Requirement → Your answer should be the entries, repeated exactly.

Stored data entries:

○ ○ ○

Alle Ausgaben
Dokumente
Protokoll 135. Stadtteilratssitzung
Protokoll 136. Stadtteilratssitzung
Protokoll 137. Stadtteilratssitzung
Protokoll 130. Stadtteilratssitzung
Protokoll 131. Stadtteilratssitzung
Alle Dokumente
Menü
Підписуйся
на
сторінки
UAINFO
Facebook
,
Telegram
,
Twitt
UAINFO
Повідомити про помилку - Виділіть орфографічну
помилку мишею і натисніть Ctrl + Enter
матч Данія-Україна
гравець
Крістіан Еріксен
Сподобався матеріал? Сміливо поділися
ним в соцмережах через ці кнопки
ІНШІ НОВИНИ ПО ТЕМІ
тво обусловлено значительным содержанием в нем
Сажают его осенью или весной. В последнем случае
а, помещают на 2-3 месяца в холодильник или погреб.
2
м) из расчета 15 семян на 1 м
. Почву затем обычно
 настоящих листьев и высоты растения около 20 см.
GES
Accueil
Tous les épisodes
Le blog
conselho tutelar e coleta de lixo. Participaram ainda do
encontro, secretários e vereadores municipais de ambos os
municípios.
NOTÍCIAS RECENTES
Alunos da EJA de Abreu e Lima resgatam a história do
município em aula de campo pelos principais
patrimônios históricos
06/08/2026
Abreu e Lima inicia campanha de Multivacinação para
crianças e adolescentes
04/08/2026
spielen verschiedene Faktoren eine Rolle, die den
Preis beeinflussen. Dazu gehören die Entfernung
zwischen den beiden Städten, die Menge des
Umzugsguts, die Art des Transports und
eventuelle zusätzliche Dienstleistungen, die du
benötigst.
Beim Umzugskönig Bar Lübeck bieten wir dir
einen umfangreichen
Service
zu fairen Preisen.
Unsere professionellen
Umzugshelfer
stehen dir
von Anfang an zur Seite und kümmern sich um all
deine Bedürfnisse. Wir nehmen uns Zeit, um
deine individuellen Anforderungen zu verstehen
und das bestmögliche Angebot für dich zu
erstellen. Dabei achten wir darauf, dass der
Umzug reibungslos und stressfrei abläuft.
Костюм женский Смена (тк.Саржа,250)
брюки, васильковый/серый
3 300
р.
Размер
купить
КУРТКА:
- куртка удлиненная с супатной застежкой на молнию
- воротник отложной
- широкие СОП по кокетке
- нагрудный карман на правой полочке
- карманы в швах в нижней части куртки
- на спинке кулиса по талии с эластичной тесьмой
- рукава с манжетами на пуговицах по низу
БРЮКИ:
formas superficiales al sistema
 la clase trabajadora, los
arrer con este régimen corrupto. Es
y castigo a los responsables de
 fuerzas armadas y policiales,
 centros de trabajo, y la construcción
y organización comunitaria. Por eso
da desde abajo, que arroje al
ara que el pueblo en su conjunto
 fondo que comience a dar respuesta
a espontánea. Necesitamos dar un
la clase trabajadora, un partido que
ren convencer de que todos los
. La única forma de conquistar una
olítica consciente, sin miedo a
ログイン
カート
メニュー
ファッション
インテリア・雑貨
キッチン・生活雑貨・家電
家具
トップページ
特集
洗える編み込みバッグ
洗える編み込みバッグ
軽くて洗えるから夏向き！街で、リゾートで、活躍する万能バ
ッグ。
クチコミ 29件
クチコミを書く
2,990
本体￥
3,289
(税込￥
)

○ ○ ○

Exercise response →
Alle Ausgaben
Dokumente
Protokoll 135. Stadtteilratssitzung
Protokoll 136. Stadtteilratssitzung
Protokoll 137. Stadtteilratssitzung
Protokoll 130. Stadtteilratssitzung
Protokoll 131. Stadtteilratssitzung
Alle Dokumente
Menü
Підписуйся
на
сторінки
UAINFO
Facebook
,
Telegram
,
Twitt
UAINFO
Повідомити про помилку - Виділіть орфографічну
помилку мишею і натисніть Ctrl + Enter
матч Данія-Україна
гравець
Крістіан Еріксен
Сподобався матеріал? Сміливо поділися
ним в соцмережах через ці кнопки
ІНШІ НОВИНИ ПО ТЕМІ
тво обусловлено значительным содержанием в нем
Сажают его осенью или весной. В последнем случае
а, помещают на 2-3 месяца в холодильник или погреб.
2
м) из расчета 15 семян на 1 м
. Почву затем обычно
 настоящих листьев и высоты растения около 20 см.
GES
Accueil
Tous les épisodes
Le blog
conselho tutelar e coleta de lixo. Participaram ainda do
encontro, secretários e vereadores municipais de ambos os
municípios.
NOTÍCIAS RECENTES
Alunos da EJA de Abreu e Lima resgatam a história do
município em aula de campo pelos principais
patrimônios históricos
06/08/2026
Abreu e Lima inicia campanha de Multivacinação para
crianças e adolescentes
04/08/2026
spielen verschiedene Faktoren eine Rolle, die den
Preis beeinflussen. Dazu gehören die Entfernung
zwischen den beiden Städten, die Menge des
Umzugsguts, die Art des Transports und
eventuelle zusätzliche Dienstleistungen, die du
benötigst.
Beim Umzugskönig Bar Lübeck bieten wir dir
einen umfangreichen
Service
zu fairen Preisen.
Unsere professionellen
Umzugshelfer
stehen dir
von Anfang an zur Seite und kümmern sich um all
deine Bedürfnisse. Wir nehmen uns Zeit, um
deine individuellen Anforderungen zu verstehen
und das bestmögliche Angebot für dich zu
erstellen. Dabei achten wir darauf, dass der
Umzug reibungslos und stressfrei abläuft.
Костюм женский Смена (тк.Саржа,250)
брюки, васильковый/серый
3 300
р.
Размер
купить
КУРТКА:
- куртка удлиненная с супатной застежкой на молнию
- воротник отложной
- широкие СОП по кокетке
- нагрудный карман на правой полочке
- карманы в швах в нижней части куртки
- на спинке кулиса по талии с эластичной тесьмой
- рукава с манжетами на пуговицах по низу
БРЮКИ:
formas superficiales al sistema
 la clase trabajadora, los
arrer con este régimen corrupto. Es
y castigo a los responsables de
 fuerzas armadas y policiales,
 centros de trabajo, y la construcción
y organización comunitaria. Por eso
da desde abajo, que arroje al
ara que el pueblo en su conjunto
 fondo que comience a dar respuesta
a espontánea. Necesitamos dar un
la clase trabajadora, un partido que
ren convencer de que todos los
. La única forma de conquistar una
olítica consciente, sin miedo a
ログイン
カート
メニュー
ファッション
インテリア・雑貨
キッチン・生活雑貨・家電
家具
トップページ
特集
洗える編み込みバッグ
洗える編み込みバッグ
軽くて洗えるから夏向き！街で、リゾートで、活躍する万能バ
ッグ。
クチコミ 29件
クチコミを書く
2,990
本体￥
3,289
(税込￥
)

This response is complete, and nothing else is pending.